A total of 1,019 women between the ages of 16 and 40 years who had sought care for rape in the Durban metro area were recruited.
“The women were interviewed and had their HIV status assessed at regular intervals and were followed up alongside a comparison group of women who reported that they had never been raped. In total, the study enrolled 1,019 HIV-negative women and found that among those who were raped, there was a 60% increased likelihood of contracting HIV, compared to women who had not been raped,” SAMRC said.
Professor Naeemah Abrahams, the GHRU director and lead researcher on the study, said not much research had been conducted globally on the health impact of rape.

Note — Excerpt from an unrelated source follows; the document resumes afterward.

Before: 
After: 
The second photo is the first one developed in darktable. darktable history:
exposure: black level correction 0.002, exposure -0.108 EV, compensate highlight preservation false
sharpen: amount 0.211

This study was the first lengthy cohort study globally which compared rape survivors and controlled group of women to study the effects of rape and HIV over time.
Abrahams said this research was crucial in understanding the treatment needed for rape survivors.
“Our services have always focused on giving post-exposure prophylaxis (PEP) to prevent HIV infections from the rape incident, but this is the first time we have shown with research that much more intensive support for survivors after rape is needed,” she said.
Professor Rachel Jewkes, an executive scientist for research strategy at the SAMRC, shared similar sentiments.
“The Rice study findings show us how critically important it is for the national Department of Health to update its post-rape care policy and clinical management guidelines. This has been in abeyance for a decade and it is critical that we translate the latest research evidence, including this new finding from the Rice study, into better health services for rape survivors,” Jewkes said.